Take the data below and write it out exactly, except for the pictures.

* * * * * * * * *

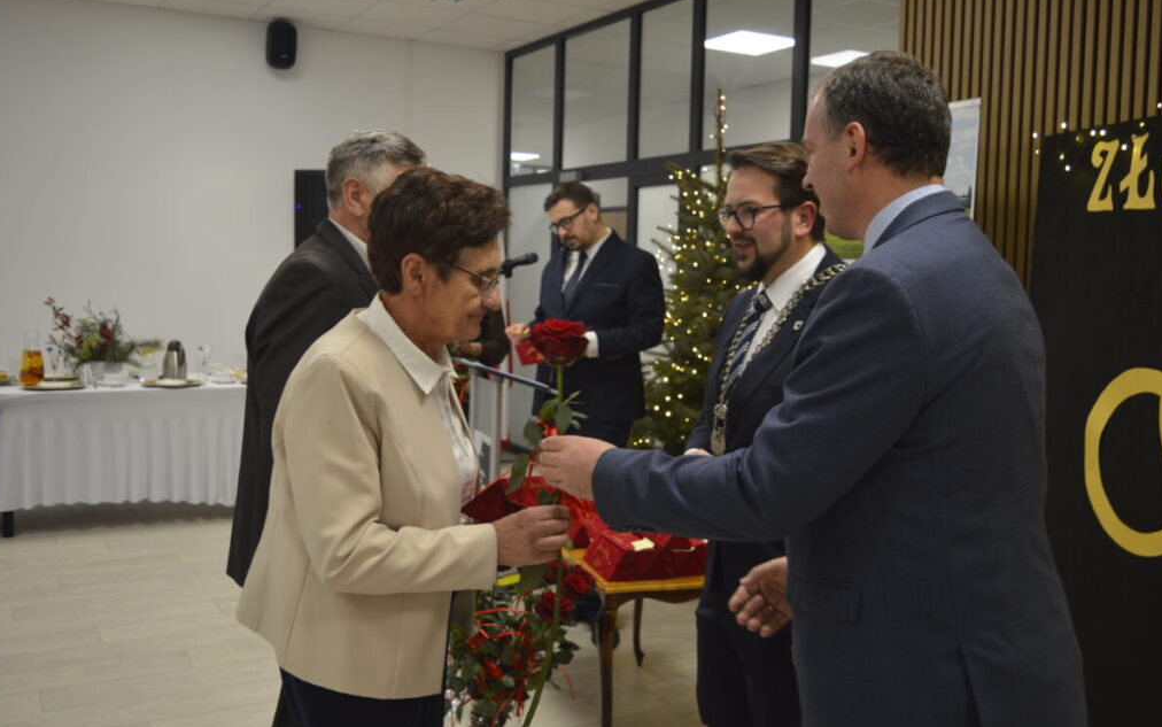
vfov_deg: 37.3
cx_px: 579
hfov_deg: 56.7
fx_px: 1077
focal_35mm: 34
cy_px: 341
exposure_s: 1/40
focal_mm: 22
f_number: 3.8
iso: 400
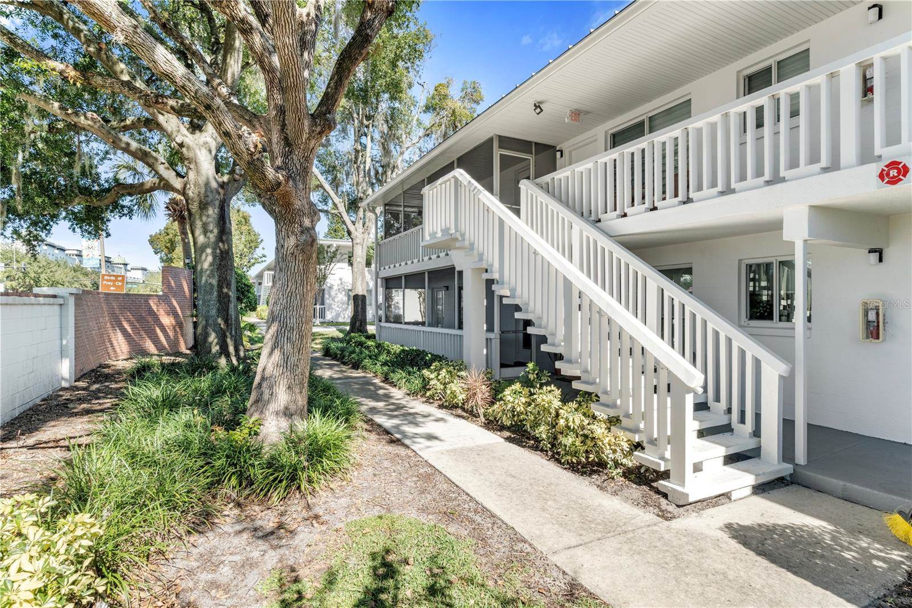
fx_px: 469
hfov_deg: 88.4
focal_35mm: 18
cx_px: 456
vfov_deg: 65.9
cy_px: 304
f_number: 11
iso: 400
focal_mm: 18.5
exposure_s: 1/50
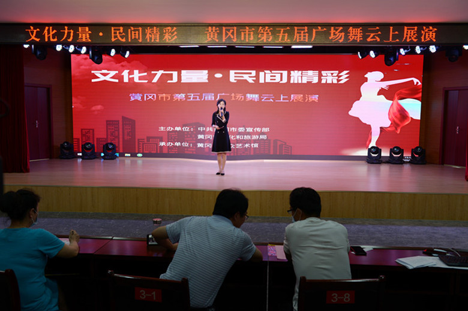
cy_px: 156
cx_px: 234
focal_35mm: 32
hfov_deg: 58.7
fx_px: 416
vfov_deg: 41.1
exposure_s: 1/80
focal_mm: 32
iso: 320
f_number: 5.6
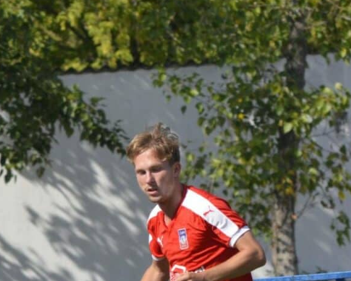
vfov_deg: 2.1
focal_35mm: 721
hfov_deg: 2.7
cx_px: -94
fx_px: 7485
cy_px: 317
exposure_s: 1/1600
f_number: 6.3
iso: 400
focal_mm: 145
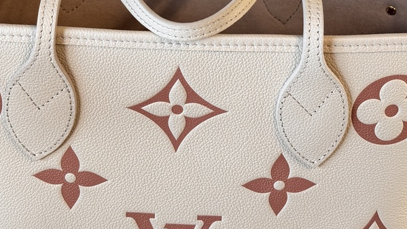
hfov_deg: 24.2
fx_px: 950
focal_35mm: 88
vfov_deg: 13.5
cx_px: 184
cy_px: -13
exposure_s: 1/53
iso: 80
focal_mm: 6.76
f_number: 1.78
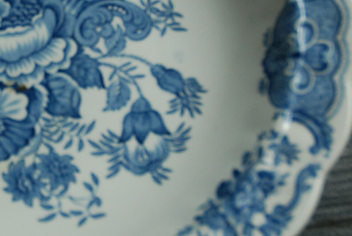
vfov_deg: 11.4
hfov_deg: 16.6
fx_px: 1180
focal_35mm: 120
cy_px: 34
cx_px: -2
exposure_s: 1/60
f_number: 3.8
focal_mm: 27
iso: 400
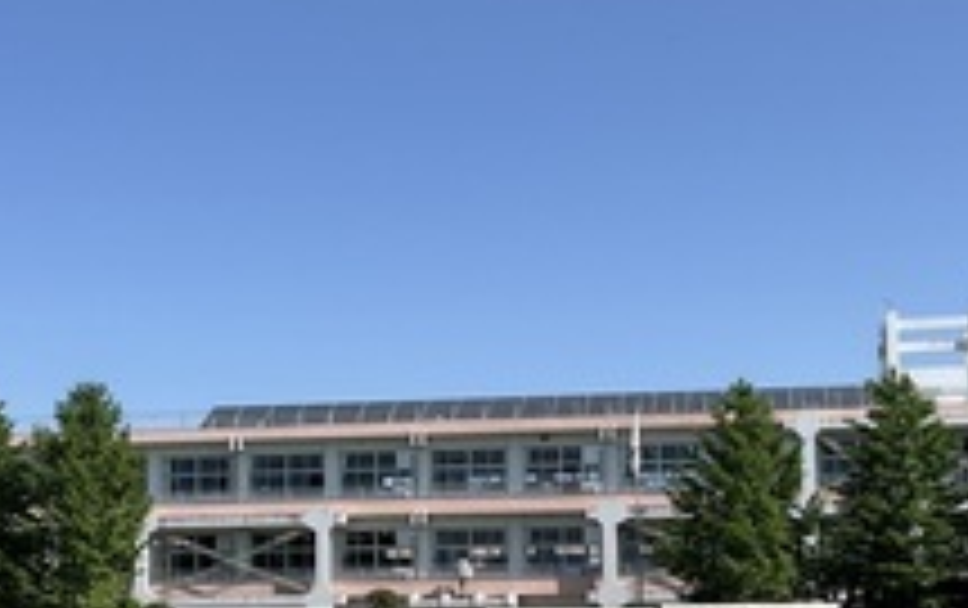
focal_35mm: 70
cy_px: 437
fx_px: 1849
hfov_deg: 29.3
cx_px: 437
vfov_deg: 18.6
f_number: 1.8
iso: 25
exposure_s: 1/2320
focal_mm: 3
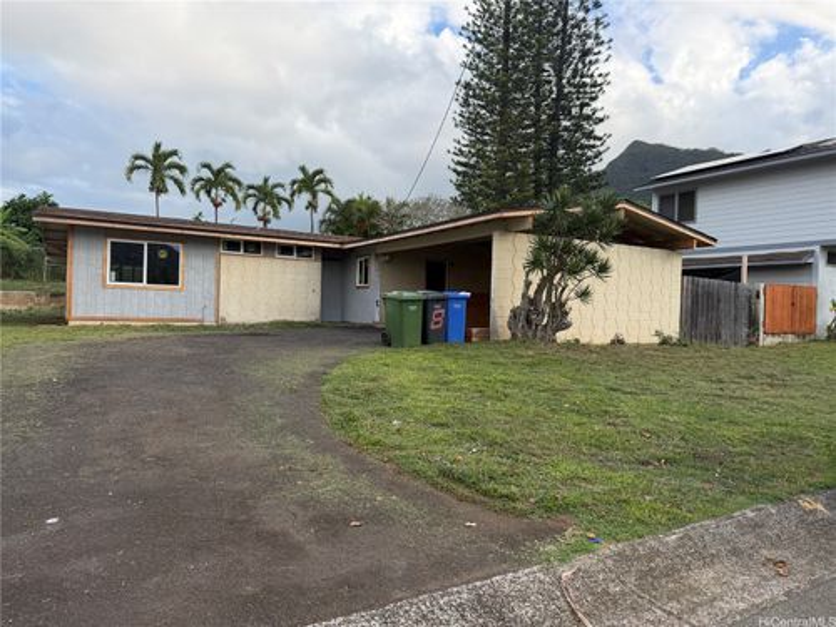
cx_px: 418
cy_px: 314
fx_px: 580
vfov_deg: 56.8
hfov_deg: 71.6
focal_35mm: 24
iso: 100
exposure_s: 1/1770
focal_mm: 6.76
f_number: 1.78
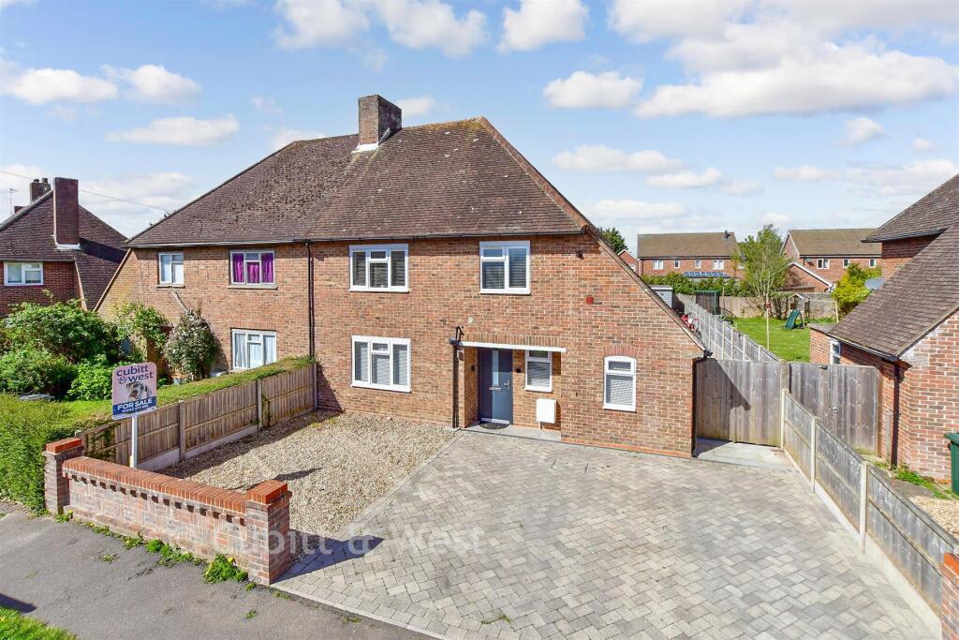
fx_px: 400
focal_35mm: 15
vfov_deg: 77.3
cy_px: 320
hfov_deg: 100.4
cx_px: 480
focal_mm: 10
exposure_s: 1/800
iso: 400
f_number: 8
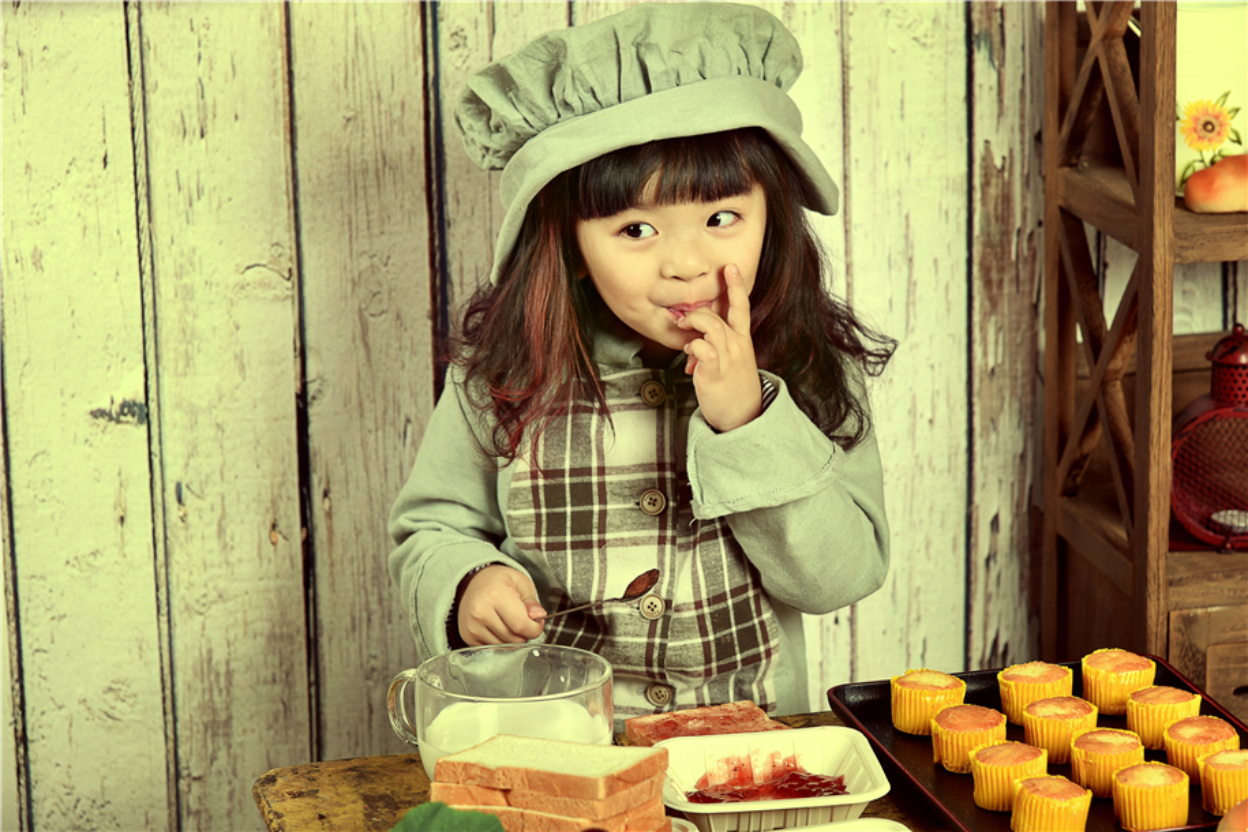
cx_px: 624
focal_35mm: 105
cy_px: 416
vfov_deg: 13.0
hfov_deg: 19.5
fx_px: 3640
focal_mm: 105
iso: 250
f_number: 5.6
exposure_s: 1/160
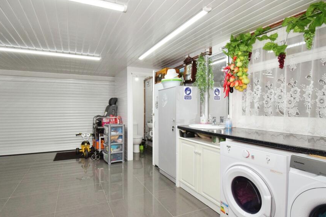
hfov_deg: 89.5
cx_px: 143
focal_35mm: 18
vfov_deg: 67.4
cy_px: 109
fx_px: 163
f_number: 8
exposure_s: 1/60
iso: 1000
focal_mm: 10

* * * * * * * * *

**Response area**
vfov_deg: 37.3
cx_px: 579
hfov_deg: 56.7
fx_px: 1077
focal_35mm: 34
cy_px: 341
exposure_s: 1/40
focal_mm: 22
f_number: 3.8
iso: 400
fx_px: 469
hfov_deg: 88.4
focal_35mm: 18
cx_px: 456
vfov_deg: 65.9
cy_px: 304
f_number: 11
iso: 400
focal_mm: 18.5
exposure_s: 1/50
cy_px: 156
cx_px: 234
focal_35mm: 32
hfov_deg: 58.7
fx_px: 416
vfov_deg: 41.1
exposure_s: 1/80
focal_mm: 32
iso: 320
f_number: 5.6
vfov_deg: 2.1
focal_35mm: 721
hfov_deg: 2.7
cx_px: -94
fx_px: 7485
cy_px: 317
exposure_s: 1/1600
f_number: 6.3
iso: 400
focal_mm: 145
hfov_deg: 24.2
fx_px: 950
focal_35mm: 88
vfov_deg: 13.5
cx_px: 184
cy_px: -13
exposure_s: 1/53
iso: 80
focal_mm: 6.76
f_number: 1.78
vfov_deg: 11.4
hfov_deg: 16.6
fx_px: 1180
focal_35mm: 120
cy_px: 34
cx_px: -2
exposure_s: 1/60
f_number: 3.8
focal_mm: 27
iso: 400
focal_35mm: 70
cy_px: 437
fx_px: 1849
hfov_deg: 29.3
cx_px: 437
vfov_deg: 18.6
f_number: 1.8
iso: 25
exposure_s: 1/2320
focal_mm: 3
cx_px: 418
cy_px: 314
fx_px: 580
vfov_deg: 56.8
hfov_deg: 71.6
focal_35mm: 24
iso: 100
exposure_s: 1/1770
focal_mm: 6.76
f_number: 1.78
fx_px: 400
focal_35mm: 15
vfov_deg: 77.3
cy_px: 320
hfov_deg: 100.4
cx_px: 480
focal_mm: 10
exposure_s: 1/800
iso: 400
f_number: 8
cx_px: 624
focal_35mm: 105
cy_px: 416
vfov_deg: 13.0
hfov_deg: 19.5
fx_px: 3640
focal_mm: 105
iso: 250
f_number: 5.6
exposure_s: 1/160
hfov_deg: 89.5
cx_px: 143
focal_35mm: 18
vfov_deg: 67.4
cy_px: 109
fx_px: 163
f_number: 8
exposure_s: 1/60
iso: 1000
focal_mm: 10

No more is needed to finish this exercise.